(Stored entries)
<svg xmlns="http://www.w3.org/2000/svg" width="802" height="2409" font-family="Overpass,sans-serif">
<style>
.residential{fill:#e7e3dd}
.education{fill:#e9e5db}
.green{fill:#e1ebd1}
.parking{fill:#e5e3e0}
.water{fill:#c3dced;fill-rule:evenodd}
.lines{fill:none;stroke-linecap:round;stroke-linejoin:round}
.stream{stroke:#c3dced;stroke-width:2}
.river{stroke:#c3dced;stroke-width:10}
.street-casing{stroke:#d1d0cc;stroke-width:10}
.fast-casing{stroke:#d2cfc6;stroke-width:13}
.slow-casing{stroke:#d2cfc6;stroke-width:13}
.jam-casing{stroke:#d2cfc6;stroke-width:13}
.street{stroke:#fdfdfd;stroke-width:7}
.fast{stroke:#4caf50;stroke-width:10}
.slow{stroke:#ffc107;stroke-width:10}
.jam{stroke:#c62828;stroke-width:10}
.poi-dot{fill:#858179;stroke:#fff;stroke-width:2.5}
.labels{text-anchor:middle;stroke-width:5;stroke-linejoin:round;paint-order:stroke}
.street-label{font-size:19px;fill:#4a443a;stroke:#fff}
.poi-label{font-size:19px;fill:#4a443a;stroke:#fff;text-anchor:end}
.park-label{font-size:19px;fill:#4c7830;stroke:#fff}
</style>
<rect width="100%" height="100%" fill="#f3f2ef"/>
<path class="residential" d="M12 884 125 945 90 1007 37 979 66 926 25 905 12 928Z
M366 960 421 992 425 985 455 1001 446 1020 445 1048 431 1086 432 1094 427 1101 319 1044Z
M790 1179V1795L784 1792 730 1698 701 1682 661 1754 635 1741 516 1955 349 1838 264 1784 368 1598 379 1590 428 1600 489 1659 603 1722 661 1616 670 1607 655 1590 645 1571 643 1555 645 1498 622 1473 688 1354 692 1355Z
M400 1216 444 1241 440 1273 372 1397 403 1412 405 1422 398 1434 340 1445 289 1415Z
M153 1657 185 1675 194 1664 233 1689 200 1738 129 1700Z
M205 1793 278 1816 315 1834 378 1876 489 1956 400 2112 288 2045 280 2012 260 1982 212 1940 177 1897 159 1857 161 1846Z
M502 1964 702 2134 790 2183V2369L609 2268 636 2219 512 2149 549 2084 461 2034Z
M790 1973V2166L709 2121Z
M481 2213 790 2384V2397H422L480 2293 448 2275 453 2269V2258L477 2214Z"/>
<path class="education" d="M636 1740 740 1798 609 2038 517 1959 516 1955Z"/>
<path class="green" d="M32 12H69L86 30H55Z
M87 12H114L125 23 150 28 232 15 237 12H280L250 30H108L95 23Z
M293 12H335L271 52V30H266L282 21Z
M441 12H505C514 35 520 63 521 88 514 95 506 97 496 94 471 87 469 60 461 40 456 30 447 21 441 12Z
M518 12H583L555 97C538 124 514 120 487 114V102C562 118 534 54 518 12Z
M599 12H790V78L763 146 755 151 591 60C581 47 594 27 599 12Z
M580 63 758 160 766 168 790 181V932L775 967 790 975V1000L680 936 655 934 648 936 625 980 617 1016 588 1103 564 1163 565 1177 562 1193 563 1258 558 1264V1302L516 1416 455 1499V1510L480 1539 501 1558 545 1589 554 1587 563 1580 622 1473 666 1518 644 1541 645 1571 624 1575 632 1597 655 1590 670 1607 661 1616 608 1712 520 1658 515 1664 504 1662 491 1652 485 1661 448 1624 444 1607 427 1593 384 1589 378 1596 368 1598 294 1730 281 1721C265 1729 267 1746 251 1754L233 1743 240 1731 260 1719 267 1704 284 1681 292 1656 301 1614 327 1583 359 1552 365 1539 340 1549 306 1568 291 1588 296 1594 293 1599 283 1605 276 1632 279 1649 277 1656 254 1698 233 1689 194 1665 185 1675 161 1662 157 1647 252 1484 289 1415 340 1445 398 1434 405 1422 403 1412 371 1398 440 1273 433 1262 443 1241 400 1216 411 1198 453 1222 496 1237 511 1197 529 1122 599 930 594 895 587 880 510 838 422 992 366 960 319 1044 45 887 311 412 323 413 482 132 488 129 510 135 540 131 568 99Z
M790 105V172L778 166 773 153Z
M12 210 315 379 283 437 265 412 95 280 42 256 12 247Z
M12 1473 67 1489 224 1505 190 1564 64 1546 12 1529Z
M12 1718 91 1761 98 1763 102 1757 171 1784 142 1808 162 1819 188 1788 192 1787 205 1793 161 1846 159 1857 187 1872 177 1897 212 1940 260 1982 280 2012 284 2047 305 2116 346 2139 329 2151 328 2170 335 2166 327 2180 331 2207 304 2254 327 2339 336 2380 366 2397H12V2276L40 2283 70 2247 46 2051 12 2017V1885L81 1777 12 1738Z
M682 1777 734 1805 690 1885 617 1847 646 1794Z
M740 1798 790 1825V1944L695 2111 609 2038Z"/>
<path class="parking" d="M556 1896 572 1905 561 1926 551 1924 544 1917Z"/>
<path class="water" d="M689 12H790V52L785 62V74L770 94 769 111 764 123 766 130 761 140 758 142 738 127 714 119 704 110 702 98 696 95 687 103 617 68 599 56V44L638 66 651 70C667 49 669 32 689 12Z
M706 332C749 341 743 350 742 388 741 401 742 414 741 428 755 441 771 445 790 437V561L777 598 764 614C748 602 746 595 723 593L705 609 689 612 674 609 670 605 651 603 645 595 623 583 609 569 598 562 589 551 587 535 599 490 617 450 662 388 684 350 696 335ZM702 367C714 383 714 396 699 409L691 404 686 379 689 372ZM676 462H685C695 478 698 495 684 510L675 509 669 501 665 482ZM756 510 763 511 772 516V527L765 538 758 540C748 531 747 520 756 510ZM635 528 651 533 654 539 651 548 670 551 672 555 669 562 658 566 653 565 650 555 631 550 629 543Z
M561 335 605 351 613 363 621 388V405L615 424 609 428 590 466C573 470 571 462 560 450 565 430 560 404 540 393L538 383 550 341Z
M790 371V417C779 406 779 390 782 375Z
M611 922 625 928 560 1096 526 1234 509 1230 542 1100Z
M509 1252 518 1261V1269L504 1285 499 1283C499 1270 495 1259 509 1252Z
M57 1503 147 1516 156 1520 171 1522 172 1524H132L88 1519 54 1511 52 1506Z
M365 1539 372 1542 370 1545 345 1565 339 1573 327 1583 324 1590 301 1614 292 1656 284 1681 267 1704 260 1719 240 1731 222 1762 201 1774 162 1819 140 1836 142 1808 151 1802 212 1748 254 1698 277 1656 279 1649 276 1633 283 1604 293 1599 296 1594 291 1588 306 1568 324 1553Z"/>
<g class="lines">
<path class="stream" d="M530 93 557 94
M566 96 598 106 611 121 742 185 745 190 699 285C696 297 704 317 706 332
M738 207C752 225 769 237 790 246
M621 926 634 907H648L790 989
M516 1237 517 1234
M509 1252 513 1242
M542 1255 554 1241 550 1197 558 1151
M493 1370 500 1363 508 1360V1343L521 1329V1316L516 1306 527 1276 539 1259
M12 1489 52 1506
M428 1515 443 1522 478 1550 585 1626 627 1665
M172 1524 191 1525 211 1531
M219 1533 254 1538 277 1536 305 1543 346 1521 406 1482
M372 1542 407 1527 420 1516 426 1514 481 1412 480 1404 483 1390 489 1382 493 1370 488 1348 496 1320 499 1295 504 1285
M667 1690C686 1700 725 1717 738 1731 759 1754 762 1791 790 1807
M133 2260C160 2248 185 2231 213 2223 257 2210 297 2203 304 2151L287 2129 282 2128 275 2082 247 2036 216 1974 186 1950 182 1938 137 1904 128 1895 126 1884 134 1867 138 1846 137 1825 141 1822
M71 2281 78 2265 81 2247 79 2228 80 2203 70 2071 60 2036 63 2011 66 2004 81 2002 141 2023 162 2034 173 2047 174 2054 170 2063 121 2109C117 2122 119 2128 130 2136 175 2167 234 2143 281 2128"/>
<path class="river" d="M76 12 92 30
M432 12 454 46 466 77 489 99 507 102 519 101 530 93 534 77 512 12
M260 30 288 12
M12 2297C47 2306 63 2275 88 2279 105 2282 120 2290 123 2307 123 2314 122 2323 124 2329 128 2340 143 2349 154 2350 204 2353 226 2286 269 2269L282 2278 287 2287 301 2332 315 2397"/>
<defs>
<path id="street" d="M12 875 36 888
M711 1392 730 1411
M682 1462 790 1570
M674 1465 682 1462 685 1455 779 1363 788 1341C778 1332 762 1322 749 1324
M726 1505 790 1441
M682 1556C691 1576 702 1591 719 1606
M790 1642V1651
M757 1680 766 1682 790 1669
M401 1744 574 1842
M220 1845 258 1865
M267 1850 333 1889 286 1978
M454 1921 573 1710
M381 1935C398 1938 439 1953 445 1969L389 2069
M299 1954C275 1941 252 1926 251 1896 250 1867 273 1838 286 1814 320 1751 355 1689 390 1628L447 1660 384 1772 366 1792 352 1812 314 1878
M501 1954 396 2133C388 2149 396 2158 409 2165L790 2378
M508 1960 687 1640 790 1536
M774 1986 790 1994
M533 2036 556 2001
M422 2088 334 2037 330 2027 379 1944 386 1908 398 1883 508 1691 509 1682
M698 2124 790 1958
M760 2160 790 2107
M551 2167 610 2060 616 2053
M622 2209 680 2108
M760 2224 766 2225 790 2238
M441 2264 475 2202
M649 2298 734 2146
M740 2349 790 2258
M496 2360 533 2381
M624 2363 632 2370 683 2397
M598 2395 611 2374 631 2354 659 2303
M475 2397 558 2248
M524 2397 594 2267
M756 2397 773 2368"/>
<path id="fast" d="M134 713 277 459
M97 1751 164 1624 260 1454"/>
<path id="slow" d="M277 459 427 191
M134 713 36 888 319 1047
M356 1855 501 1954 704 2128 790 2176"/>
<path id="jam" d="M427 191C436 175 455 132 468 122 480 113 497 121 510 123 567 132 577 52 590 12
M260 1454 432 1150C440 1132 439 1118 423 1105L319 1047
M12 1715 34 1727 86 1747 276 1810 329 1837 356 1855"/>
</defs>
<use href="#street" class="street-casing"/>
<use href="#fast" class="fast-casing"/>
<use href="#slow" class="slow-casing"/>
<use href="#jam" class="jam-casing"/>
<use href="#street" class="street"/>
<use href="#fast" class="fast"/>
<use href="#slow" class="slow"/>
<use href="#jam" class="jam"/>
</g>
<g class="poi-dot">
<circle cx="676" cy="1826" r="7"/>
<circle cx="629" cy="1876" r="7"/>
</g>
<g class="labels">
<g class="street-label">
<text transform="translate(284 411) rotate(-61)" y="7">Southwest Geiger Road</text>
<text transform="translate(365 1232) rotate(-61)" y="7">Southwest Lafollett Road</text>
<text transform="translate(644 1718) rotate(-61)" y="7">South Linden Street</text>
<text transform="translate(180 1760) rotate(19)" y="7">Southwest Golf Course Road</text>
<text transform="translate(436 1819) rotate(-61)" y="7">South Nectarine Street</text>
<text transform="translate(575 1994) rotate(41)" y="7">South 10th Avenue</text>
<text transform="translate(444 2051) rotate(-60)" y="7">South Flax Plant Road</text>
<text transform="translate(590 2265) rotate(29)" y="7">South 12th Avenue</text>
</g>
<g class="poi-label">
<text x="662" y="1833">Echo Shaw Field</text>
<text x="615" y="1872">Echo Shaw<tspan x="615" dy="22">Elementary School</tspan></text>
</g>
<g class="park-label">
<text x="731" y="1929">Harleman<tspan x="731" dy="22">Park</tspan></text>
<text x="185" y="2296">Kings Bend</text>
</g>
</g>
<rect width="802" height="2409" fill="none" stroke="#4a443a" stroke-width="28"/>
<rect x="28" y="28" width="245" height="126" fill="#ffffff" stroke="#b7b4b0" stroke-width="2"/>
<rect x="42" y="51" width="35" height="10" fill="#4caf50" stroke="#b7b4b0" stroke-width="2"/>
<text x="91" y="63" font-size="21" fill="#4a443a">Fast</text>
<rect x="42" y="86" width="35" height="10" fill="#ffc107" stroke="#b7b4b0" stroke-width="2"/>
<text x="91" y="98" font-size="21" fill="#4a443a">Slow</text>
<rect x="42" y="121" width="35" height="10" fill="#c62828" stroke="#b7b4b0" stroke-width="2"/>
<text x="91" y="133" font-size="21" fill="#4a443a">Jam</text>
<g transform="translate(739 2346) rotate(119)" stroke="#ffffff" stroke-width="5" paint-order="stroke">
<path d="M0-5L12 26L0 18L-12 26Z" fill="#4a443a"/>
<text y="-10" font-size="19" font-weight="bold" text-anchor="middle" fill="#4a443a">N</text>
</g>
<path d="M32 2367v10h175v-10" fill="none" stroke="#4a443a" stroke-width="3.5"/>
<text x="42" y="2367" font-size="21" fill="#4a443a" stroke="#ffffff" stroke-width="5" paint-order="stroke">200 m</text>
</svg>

# What is needed
Bring together all lines in the records where the word "casing" is found.

# Result for this exercise
.street-casing{stroke:#d1d0cc;stroke-width:10}
.fast-casing{stroke:#d2cfc6;stroke-width:13}
.slow-casing{stroke:#d2cfc6;stroke-width:13}
.jam-casing{stroke:#d2cfc6;stroke-width:13}
<use href="#street" class="street-casing"/>
<use href="#fast" class="fast-casing"/>
<use href="#slow" class="slow-casing"/>
<use href="#jam" class="jam-casing"/>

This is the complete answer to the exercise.